The finance minister had multiple trade-offs when formulating the Union Budget. He could have rolled back on the fiscal stimulus. This would have meant raising tax rates and cutting expenditure. At the same time, there was the objective of growth, which was hinted at by the Economic Survey. Then there was inflation that had to be tackled through the fiscal route. Amidst all this, was the fiscal deficit number which could have been the target.
The FM has quite rightly chosen the fiscal deficit as his starting point and worked the Budget around this number. The fiscal deficit came out to be lower than what was expected in FY11 due to fortuitous circumstances as well as a buoyant economy. Growth was good, which increased tax collections. But, the 3G auctions brought in the money for the government while the revision in the GDP (gross domestic product) numbers made the ratio more acceptable at 5.1%. The direction for the journey this year has clearly been to lower this ratio further. The rest of the numbers have been centred on this ratio of 4.6%. Does the balance sheet look stronger
Lets us look on the positive side. Total expenditure has sort of been frozen at last years level. Within this number he has tried to make the funds work better through focus on core infrastructure and agriculture. Last year we had the food inflation problem mainly due to the failure of physical infrastructure in agriculture, which has been sought to be addressed this year. Admittedly, this cannot be a one-year effort and the momentum has to be built around this area. Infrastructure continues to be a major challenge and here the focus should be on the use of funds in an effective manner and hence we need to look beyond just the numbers that are presented in the Budget.
The revenue deficit too has been kept under control by the FM at the same level as last year, which was unavoidable since he was not willing to raise tax rates, which on a higher growth base, would have helped to lower this ratio. In this effort the FM has put the subsidies number at less that that of fiscal year 2010-11, though there is a question mark over how the high oil prices would be addressed in this situation. Clearly, this can be the joker in the pack that can upset the calculations.
Interest payments continue to be high at R2,67,986 crore, and while the gross borrowing programme is lower this year relative to last year, the fact that the debt level is increasing is cause for concern. While slowing down the amount of borrowings is a right step, the pedal has to be relaxed gradually to ensure that there is more leeway in future. As long as our public debt keeps increasing, this problem will persist. Quite clearly, the government has to work in this direction more effectively.
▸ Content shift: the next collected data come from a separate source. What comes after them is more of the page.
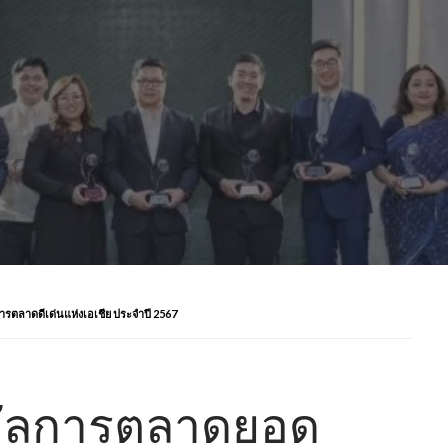
ตลาดดีเด่นแห่งเอเชีย ประจำปี 2567
ัลการตลาดยอด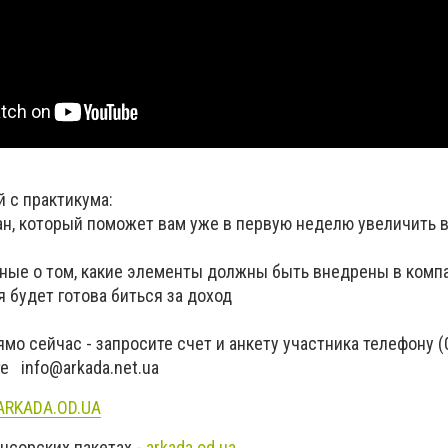
й с практикума:
ан, который поможет вам уже в первую неделю увеличить 
ные о том, какие элементы должны быть внедрены в комп
я будет готова биться за доход
мо сейчас - запросите счет и анкету участника телефону (
чте
info@arkada.net.ua
ARKADA.OD.UA
нсорских пакетах -
arkada.od.ua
On the positive side again, the fiscal deficit has been lowered, but this has to be hastened. This amount was around R1.27 lakh crore prior to the financial crisis when the government embarked on the rollback programme. We now have to move faster towards this mark or otherwise, it will be a constant battle to match resources for enhanced government expenditure.
On the whole it may be stated that the Budget does make the governments balance sheet look stronger relative to last year, but there is a long way to go as we need to go back to the pre-crisis levels in terms of absolute numbers. As this year could be one for consolidation, the government should roll back the deficit in absolute terms at a faster pace in fiscal year 2012-13 and fiscal year 2013-14 and look hence, beyond ratios.